Tuesday, July 29, 2008

I'm no hero...

The L.A. earthquake today had me having flashbacks reminiscing of my first earthquake experience.

Let me back up a little...see, I'm one of those rare people who is an actual Delaware native (history/geography lesson...Yes, Delaware is a state, it was actually the first state to sign the constitution and it's the home of tax-free shopping - yeah!! Anyway, it borders Pennsylvania, New Jersey, and Maryland). Delaware is not very exciting...but one thing about Delaware...no earthquakes (at least not any that you notice...When I was a kid, I was told there was an earthquake during the night...slept right through it!)

Fast forward to the mid-nineties, my husband and I are newlyweds, pre-children living in Tacoma, Washington. We decided on the spur of the moment to go see "Pulp Fiction". In the middle of the movie, the ceiling panels began to shudder and then the room started to roll. Have you ever felt the earth roll?! (well, yes, I know a lot of you have, but remember me, from Delaware (land of no natural disasters?!) Needless to say I FLIPPED OUT...after I realized what was happening I jumped up and RAN...I PUSHED, JOSTLED, and perhaps KNOCKED down a few old ladies on my way out. There was that cartoon smoke trailing after me...My flight or fight mechanics were definitely on FLIGHT!! I ran out of theater and right outside in the lobby there was a police officer...I promptly assaulted the poor man, grabbed him and starting shaking him shouting, "WHAT'S GOING ON?! WHAT'S GOING ON?!" I think I put him in as much shock as I was because strangely he didn't respond. He just looked at me dumbfounded (along with the other patrons that I had caused to panic and run out behind me). It was then I realized that the earth had stopped moving and the theater was not falling down around me. I also realized that I had LEFT my husband...totally FORGOT about him in my flight! So I headed back into the theater with my tail between my legs, humiliated. I think that was the night my husband realized he had married a crazy person. How do you handle a crazy person? You speak with them very slowly, don't make any sudden moves and do whatever they want...at that point all I wanted was to go OUTSIDE away from any buildings. It was probably a few more hours before he could get me back to our apartment (which was his fault; he's the one who brought up the possibility and reality of aftershocks!!).

To this day I have never seen the end of "Pulp Fiction".

6 comments:

Shannon said...

That sounds like something I would do... run like hell to safety and then realize I've left hubby behind. Or God forbid, my kids!!!

I, thankfully, have never had the privilege of experiencing an earthquake.

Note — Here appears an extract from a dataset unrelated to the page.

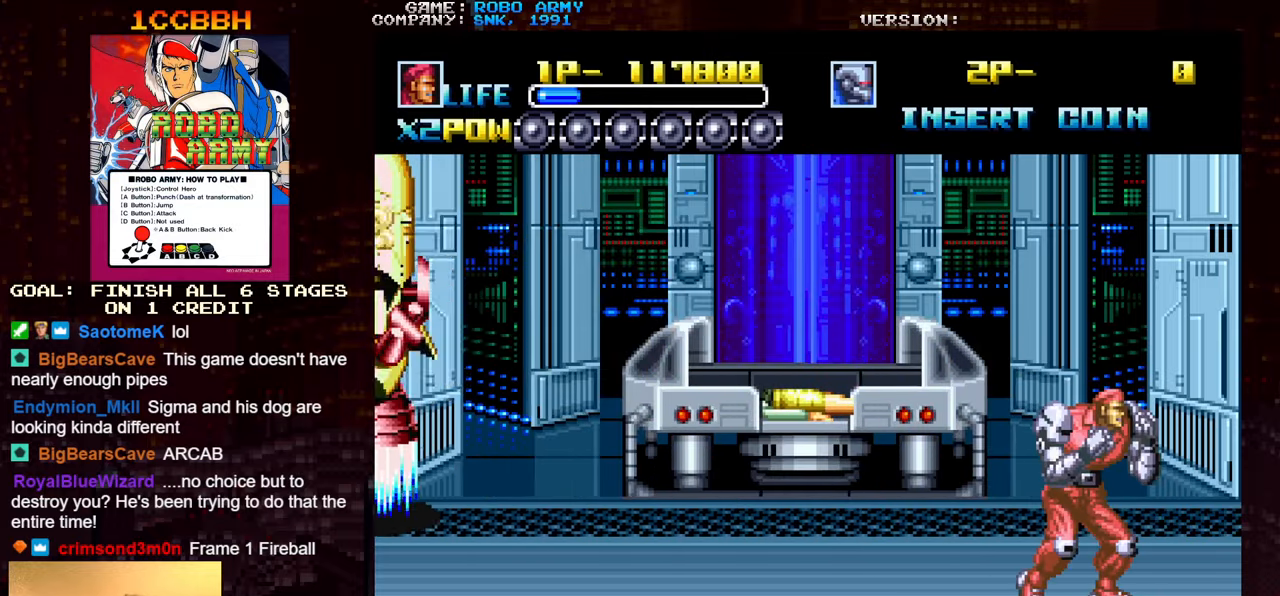
{"buttons": ["CROSS"], "left_stick": "left", "events": [[150, "left_stick", "up"], [300, "left_stick", "left"], [483, "CROSS", "down"]]}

Tornadoes are the only wrath of mother nature that I've been through... even just a tornado warning freaks me out!

Unknown said...

We do have earthquakes in Norway.... I am just too bloody lazy to run... I figure it probably wouldn't help anyway... MISS YOU! Wish you were here in the middle of this wedding crap with me...

Gramma 2 Many said...

Having spent my life in earthquake country, with the exception of four years in Georgie, I still am still frightened when one rolls through my neighborhood. You are totally helpless, to say the least.
Having lived in Georgia, though, I will say I would rather ride out an earthquake than dodge a tornado.
Any day!!!
I came to you through Therese's blog, Musings of a Mom

Angie's Spot said...

Too funny! I think we've had a couple of minor quakes here, but tornadoes are all the rage (like Shannon said). Lots o' fun when those warning come out.

And as for the end of Pulp Fiction...you aren't missing much.

Lori said...

That's survival instinct, baby! I'm with AIN, I don't know if I'd be motivated to get off my lazy booty.

Trooper Thorn said...

You never know what you'll do until it happens. The worst was George on Seinfeld when he pushed all the children out of his way when fleeing from a fire false alarm.

If you saw the beginning of Pulp Fiction, you saw the end.